#### Task description:
From the entries below, copy every line that contains the word "first".

-------- Listed records

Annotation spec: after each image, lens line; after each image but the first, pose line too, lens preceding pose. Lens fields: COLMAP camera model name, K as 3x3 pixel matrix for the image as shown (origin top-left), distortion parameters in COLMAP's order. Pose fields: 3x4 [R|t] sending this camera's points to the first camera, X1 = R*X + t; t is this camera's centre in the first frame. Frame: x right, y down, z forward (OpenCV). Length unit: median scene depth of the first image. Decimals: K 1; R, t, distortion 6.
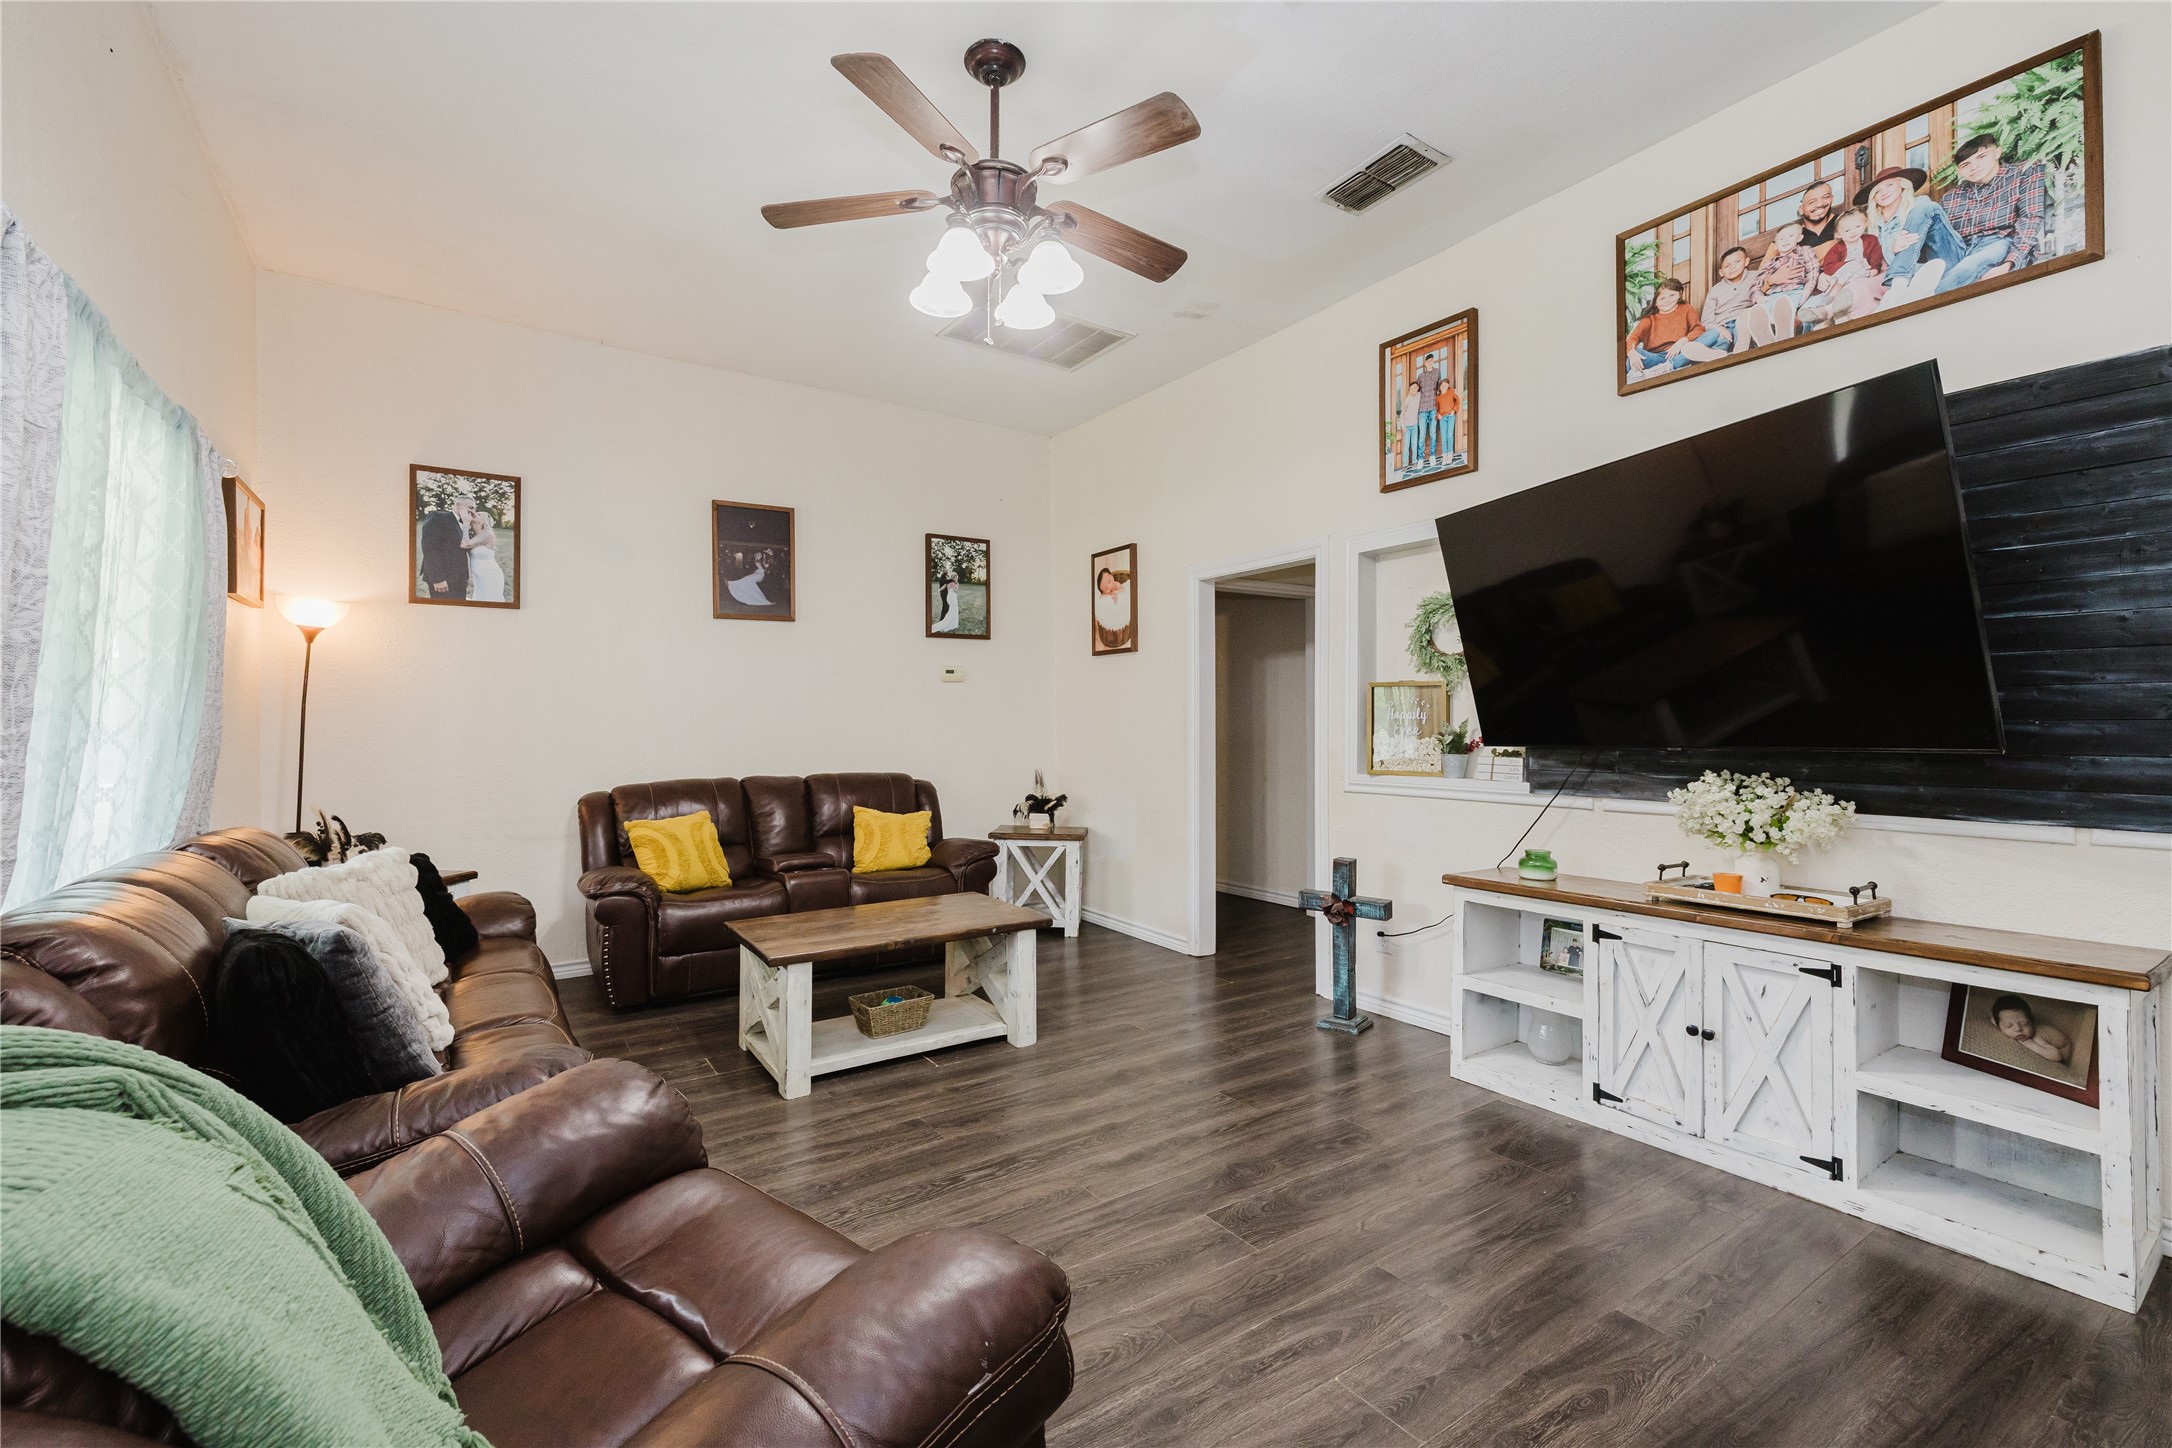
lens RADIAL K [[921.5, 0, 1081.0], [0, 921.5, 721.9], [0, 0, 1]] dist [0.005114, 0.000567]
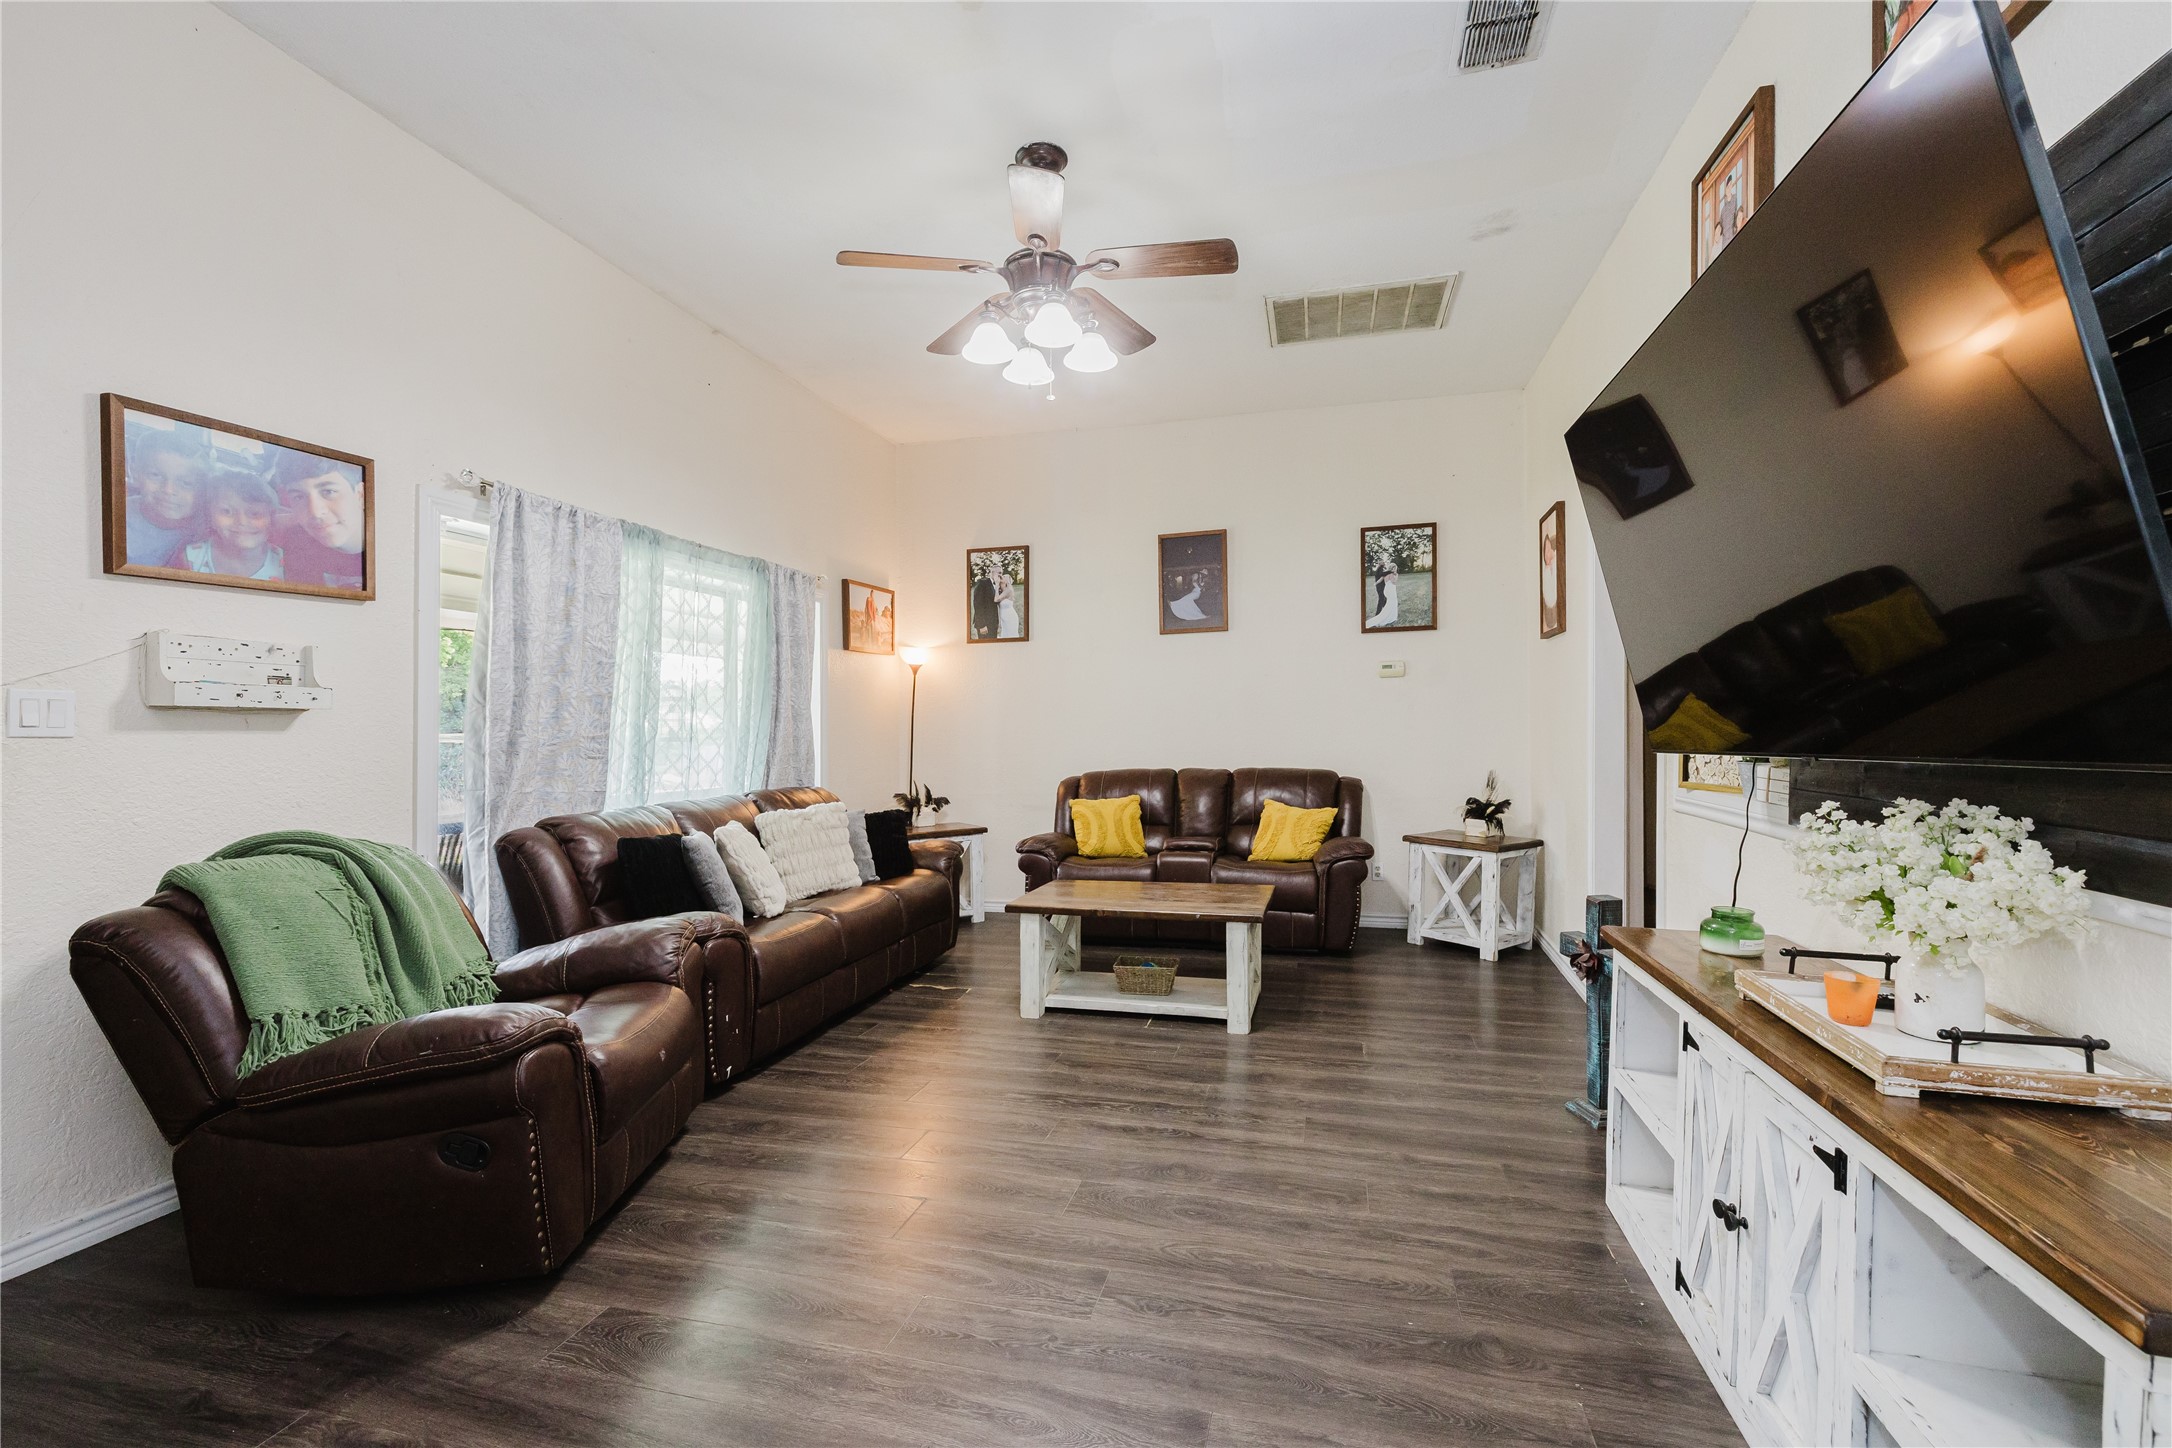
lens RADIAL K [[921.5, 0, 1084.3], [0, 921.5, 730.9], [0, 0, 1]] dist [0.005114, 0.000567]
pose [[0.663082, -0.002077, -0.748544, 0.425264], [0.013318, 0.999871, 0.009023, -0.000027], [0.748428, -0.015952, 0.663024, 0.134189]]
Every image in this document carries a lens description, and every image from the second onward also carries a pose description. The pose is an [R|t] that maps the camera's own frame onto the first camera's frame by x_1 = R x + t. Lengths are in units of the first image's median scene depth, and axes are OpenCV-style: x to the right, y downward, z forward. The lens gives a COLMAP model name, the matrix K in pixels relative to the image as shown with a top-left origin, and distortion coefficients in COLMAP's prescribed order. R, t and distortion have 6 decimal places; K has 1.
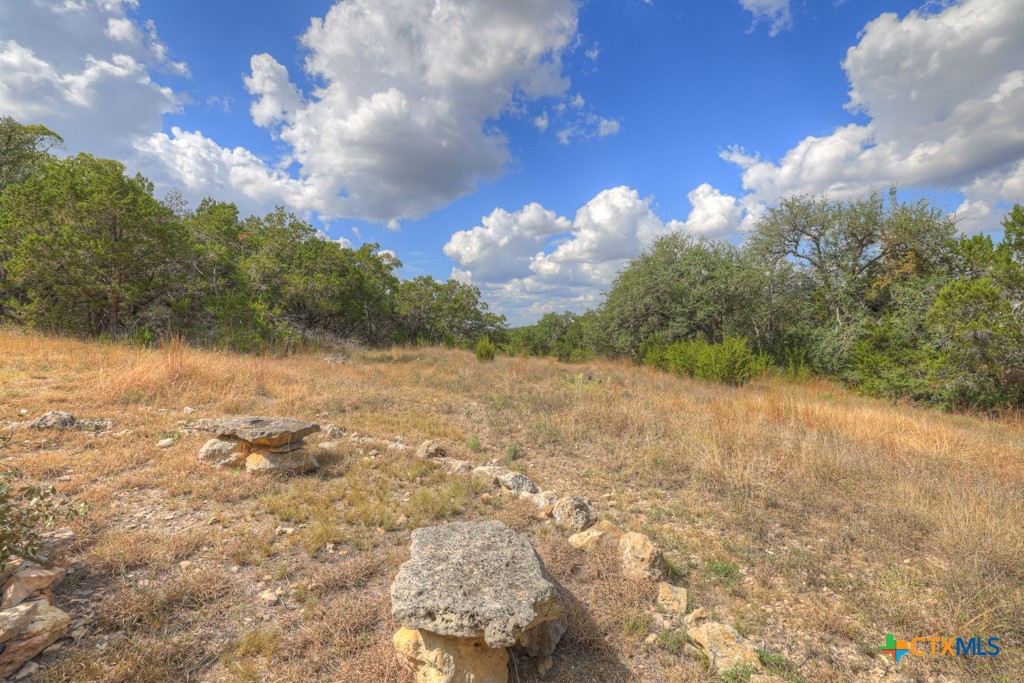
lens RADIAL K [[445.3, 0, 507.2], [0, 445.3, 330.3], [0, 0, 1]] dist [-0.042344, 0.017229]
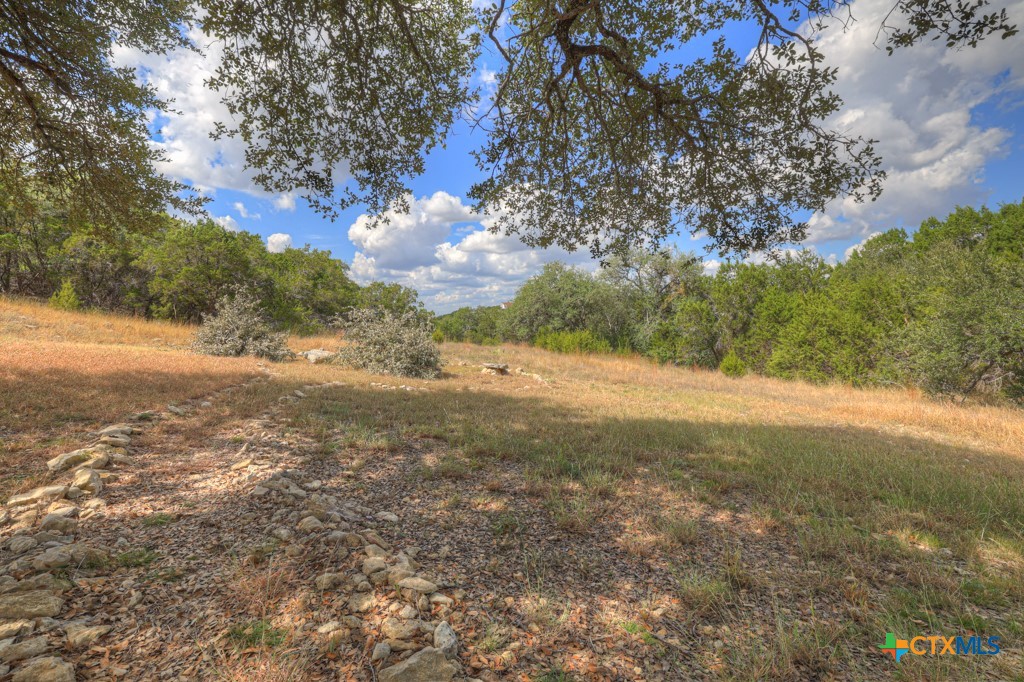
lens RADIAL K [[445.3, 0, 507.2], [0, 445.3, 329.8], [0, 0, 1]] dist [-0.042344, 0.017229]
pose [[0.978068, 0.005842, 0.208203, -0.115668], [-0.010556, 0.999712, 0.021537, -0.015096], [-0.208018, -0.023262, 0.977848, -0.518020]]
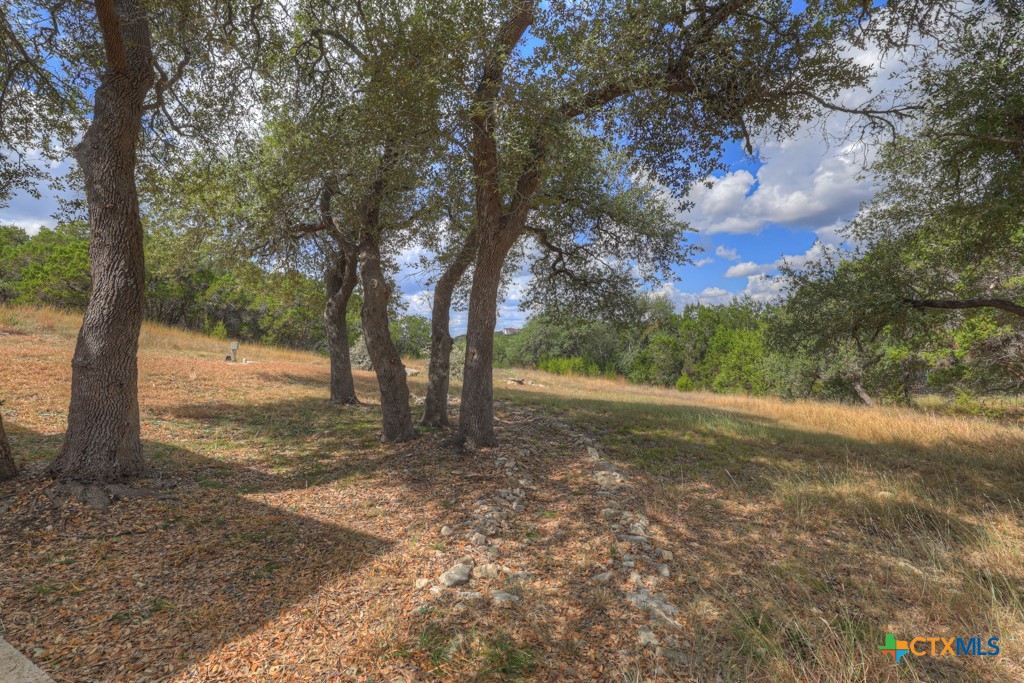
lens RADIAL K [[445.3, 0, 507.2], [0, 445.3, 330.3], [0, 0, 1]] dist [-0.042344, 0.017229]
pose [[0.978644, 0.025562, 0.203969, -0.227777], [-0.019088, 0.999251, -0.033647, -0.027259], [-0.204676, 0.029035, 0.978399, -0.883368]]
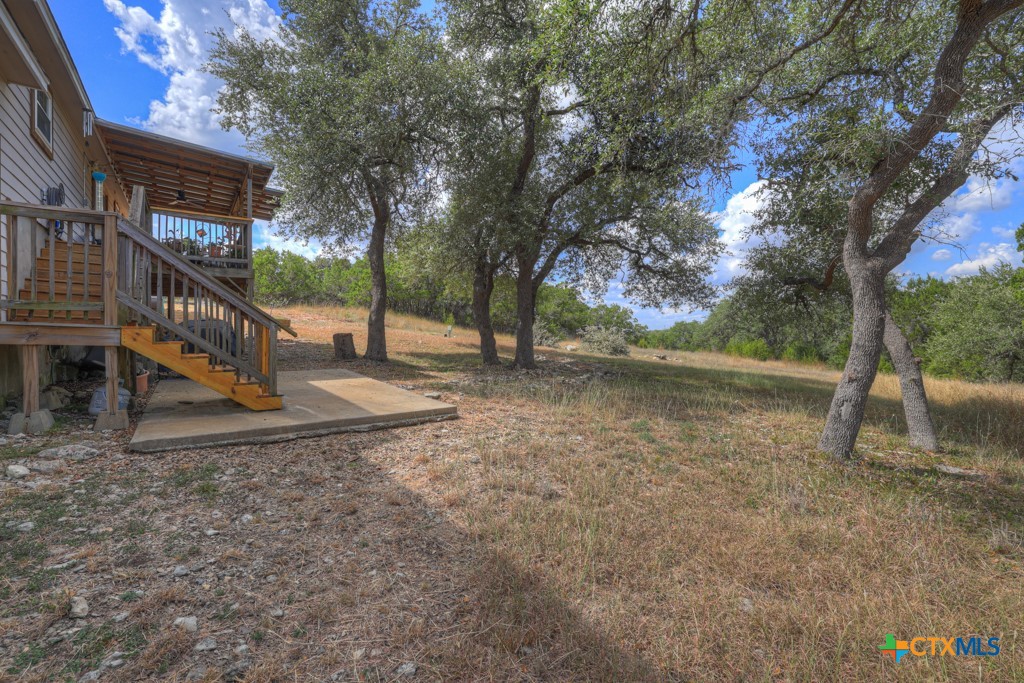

----------------

#### Answer:
Annotation spec: after each image, lens line; after each image but the first, pose line too, lens preceding pose. Lens fields: COLMAP camera model name, K as 3x3 pixel matrix for the image as shown (origin top-left), distortion parameters in COLMAP's order. Pose fields: 3x4 [R|t] sending this camera's points to the first camera, X1 = R*X + t; t is this camera's centre in the first frame. Frame: x right, y down, z forward (OpenCV). Length unit: median scene depth of the first image. Decimals: K 1; R, t, distortion 6.
Every image in this document carries a lens description, and every image from the second onward also carries a pose description. The pose is an [R|t] that maps the camera's own frame onto the first camera's frame by x_1 = R x + t. Lengths are in units of the first image's median scene depth, and axes are OpenCV-style: x to the right, y downward, z forward. The lens gives a COLMAP model name, the matrix K in pixels relative to the image as shown with a top-left origin, and distortion coefficients in COLMAP's prescribed order. R, t and distortion have 6 decimal places; K has 1.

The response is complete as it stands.